## EXERCISE DATA
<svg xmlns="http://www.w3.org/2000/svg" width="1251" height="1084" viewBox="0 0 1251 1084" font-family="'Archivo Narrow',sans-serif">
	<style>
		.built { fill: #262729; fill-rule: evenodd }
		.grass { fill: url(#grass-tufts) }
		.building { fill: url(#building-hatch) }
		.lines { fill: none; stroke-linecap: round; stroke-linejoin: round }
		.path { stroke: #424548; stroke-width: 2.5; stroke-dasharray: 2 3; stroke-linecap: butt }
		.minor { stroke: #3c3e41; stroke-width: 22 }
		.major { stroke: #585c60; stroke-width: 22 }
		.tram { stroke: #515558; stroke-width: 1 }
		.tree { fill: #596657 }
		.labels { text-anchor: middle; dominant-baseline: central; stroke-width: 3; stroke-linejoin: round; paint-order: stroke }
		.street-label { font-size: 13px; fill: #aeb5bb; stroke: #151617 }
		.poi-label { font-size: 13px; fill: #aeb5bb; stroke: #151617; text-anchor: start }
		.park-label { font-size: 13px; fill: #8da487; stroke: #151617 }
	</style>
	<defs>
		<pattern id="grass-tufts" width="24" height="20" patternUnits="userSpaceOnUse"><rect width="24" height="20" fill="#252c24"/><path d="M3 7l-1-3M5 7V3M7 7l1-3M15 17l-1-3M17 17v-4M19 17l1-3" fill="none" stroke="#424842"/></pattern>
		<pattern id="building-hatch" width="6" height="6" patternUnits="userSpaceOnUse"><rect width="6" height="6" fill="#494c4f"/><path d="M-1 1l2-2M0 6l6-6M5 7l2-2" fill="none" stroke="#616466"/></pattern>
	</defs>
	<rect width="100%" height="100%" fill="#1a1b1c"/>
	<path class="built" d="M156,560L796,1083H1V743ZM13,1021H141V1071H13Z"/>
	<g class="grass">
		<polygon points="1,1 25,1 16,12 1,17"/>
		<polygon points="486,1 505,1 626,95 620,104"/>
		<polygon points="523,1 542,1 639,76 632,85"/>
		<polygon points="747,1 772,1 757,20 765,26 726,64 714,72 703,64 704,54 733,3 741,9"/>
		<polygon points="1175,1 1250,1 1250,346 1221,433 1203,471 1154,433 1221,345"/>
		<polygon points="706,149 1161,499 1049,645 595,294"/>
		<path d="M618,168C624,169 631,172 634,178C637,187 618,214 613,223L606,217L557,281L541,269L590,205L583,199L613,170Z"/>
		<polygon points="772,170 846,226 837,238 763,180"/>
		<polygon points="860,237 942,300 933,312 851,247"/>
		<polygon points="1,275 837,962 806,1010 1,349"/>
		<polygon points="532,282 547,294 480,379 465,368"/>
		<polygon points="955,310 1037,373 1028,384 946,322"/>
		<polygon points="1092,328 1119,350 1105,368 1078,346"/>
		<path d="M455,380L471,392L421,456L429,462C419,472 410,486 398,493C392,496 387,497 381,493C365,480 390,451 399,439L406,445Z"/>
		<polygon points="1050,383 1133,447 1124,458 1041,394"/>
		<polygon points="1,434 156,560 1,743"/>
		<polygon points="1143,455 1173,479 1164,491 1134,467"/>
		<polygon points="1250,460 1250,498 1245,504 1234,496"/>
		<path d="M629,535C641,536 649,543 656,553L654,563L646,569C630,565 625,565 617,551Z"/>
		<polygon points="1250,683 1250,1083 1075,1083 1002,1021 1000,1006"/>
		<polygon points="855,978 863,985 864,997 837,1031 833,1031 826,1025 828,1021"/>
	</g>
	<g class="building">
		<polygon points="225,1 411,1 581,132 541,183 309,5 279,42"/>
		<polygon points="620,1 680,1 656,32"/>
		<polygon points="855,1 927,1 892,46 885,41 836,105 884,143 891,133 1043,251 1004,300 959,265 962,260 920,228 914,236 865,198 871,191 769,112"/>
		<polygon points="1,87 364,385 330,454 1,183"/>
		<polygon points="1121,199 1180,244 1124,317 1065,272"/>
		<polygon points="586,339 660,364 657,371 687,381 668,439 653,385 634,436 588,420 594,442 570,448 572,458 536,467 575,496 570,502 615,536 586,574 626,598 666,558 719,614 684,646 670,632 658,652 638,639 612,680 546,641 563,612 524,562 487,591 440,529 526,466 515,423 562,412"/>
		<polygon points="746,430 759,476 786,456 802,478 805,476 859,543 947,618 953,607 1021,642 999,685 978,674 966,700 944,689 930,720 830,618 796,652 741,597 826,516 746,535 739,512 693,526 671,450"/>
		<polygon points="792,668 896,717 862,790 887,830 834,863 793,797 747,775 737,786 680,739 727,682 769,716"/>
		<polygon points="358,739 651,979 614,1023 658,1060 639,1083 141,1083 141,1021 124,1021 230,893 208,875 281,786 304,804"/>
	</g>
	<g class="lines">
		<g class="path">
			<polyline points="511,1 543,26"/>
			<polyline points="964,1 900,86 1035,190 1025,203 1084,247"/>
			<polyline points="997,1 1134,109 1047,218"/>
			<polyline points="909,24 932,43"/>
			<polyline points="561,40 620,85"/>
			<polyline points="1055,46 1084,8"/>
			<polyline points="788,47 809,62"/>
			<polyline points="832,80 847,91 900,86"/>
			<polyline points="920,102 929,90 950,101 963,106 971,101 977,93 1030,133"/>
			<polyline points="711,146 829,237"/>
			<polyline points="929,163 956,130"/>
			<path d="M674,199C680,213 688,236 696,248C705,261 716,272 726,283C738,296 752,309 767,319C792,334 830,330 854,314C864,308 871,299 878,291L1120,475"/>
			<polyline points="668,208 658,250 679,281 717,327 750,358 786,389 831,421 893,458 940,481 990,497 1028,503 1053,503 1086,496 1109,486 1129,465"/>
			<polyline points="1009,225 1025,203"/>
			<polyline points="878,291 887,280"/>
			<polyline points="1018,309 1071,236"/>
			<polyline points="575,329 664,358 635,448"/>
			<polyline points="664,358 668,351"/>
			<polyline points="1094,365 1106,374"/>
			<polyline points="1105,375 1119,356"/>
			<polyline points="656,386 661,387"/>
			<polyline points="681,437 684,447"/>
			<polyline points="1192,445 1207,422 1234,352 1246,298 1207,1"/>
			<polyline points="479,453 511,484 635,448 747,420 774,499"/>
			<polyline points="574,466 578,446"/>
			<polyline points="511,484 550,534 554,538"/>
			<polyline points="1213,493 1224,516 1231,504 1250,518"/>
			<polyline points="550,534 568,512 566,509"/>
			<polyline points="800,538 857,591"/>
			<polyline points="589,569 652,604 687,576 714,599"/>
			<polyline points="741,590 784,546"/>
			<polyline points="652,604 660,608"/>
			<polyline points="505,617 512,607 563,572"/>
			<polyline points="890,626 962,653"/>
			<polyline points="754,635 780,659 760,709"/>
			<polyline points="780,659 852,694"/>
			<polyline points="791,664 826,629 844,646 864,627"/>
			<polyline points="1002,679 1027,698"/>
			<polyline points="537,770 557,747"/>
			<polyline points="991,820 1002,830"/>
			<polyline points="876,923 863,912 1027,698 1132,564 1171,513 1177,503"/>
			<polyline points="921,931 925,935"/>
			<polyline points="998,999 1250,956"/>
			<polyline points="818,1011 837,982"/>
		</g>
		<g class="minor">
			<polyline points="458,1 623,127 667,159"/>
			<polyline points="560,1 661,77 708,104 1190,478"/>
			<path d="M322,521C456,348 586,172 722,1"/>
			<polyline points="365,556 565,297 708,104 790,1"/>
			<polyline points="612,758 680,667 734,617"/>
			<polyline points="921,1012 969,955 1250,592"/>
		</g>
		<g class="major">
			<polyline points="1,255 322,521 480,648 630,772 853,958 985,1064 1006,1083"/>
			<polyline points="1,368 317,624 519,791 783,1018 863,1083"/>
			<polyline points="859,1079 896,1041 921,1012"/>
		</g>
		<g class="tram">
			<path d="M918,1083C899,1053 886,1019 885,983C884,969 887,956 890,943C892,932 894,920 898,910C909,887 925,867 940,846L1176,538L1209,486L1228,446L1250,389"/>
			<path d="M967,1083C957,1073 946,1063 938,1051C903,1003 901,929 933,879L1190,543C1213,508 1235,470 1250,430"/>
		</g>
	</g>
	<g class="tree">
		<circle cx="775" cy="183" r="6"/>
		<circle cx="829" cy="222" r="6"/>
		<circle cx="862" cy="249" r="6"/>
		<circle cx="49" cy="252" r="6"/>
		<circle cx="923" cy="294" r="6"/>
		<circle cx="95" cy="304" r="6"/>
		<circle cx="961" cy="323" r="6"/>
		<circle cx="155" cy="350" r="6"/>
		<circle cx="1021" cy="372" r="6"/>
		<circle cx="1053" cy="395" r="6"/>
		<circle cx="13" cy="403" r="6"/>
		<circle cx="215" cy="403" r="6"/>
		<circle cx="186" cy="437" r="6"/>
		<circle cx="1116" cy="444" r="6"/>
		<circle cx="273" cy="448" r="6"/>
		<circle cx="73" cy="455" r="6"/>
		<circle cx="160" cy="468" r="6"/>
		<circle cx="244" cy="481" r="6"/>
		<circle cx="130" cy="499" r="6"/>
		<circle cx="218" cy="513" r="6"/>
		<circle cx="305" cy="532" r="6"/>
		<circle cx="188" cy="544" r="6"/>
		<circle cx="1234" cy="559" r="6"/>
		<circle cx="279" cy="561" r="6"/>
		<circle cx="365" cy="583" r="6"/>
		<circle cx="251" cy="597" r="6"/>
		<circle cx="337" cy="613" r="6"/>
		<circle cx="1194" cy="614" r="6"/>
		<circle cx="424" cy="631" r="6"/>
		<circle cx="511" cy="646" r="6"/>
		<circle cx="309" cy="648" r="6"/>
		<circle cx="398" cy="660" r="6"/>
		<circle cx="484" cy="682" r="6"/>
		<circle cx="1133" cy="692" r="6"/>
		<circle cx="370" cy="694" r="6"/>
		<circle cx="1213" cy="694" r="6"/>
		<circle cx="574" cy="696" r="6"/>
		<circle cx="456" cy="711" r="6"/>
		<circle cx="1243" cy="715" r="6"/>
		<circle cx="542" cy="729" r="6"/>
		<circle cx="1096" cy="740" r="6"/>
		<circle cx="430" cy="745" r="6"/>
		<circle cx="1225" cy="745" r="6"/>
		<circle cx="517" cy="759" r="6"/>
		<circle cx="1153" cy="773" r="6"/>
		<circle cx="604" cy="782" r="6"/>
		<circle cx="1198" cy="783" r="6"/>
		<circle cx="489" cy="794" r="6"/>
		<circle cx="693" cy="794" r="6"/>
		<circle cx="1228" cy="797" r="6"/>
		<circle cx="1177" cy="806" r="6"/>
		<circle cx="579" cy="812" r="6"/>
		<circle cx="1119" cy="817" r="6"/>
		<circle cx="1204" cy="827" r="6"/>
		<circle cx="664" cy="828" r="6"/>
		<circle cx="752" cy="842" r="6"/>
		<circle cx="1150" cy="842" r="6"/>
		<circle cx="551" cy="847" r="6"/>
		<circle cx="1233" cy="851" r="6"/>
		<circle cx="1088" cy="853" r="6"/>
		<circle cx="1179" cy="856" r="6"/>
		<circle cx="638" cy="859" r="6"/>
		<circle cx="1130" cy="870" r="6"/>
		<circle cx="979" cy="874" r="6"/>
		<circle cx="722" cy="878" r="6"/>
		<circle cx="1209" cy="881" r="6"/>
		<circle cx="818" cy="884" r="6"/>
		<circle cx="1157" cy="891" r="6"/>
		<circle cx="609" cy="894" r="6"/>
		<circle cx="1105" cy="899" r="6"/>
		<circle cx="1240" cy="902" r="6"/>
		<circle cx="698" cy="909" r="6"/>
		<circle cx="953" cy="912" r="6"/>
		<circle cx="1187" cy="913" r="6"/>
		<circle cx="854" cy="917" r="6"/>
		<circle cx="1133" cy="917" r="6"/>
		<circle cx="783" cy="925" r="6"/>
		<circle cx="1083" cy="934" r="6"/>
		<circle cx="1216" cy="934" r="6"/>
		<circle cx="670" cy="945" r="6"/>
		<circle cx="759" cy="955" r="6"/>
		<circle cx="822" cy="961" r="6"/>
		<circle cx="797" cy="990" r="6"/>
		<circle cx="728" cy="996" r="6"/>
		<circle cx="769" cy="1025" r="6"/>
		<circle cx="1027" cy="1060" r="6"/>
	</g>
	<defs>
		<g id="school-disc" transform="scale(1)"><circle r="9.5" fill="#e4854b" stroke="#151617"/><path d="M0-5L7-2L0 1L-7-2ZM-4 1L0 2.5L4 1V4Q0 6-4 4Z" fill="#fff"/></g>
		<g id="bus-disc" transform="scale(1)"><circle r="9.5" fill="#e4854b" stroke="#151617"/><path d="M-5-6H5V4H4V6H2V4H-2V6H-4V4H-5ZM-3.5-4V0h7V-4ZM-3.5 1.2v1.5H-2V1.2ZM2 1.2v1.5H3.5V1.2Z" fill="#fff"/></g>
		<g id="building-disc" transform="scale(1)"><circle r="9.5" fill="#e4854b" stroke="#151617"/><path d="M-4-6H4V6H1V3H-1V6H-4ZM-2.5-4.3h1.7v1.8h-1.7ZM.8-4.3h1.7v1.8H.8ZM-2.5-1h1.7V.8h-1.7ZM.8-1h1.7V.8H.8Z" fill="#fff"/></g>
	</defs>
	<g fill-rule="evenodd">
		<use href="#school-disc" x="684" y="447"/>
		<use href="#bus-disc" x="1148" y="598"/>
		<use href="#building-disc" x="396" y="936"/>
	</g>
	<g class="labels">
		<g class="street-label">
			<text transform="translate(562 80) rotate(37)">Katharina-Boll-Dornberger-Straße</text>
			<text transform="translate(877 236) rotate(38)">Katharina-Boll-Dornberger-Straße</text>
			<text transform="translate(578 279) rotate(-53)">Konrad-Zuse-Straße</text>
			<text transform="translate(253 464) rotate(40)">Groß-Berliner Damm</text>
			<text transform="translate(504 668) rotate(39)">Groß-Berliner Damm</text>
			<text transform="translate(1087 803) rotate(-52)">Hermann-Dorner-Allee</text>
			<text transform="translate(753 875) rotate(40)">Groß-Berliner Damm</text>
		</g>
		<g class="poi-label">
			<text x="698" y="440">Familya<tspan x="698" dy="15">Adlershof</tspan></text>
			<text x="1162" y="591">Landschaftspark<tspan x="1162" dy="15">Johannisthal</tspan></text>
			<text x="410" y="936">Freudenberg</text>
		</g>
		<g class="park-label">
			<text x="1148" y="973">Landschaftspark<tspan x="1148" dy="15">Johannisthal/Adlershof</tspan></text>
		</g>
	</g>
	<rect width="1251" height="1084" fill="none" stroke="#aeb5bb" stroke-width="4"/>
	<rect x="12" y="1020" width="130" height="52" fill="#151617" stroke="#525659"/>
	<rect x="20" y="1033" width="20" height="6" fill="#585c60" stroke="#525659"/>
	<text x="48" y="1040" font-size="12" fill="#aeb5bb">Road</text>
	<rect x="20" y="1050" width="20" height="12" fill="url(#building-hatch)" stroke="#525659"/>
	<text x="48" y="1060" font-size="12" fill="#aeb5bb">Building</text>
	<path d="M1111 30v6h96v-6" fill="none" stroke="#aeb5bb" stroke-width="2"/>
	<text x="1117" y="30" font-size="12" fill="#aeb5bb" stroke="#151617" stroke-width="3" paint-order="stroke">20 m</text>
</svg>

## WHAT NEEDS TO BE DONE
For the word "paint", show every line of the entries that holds it.

## RESPONSE
		.labels { text-anchor: middle; dominant-baseline: central; stroke-width: 3; stroke-linejoin: round; paint-order: stroke }
	<text x="1117" y="30" font-size="12" fill="#aeb5bb" stroke="#151617" stroke-width="3" paint-order="stroke">20 m</text>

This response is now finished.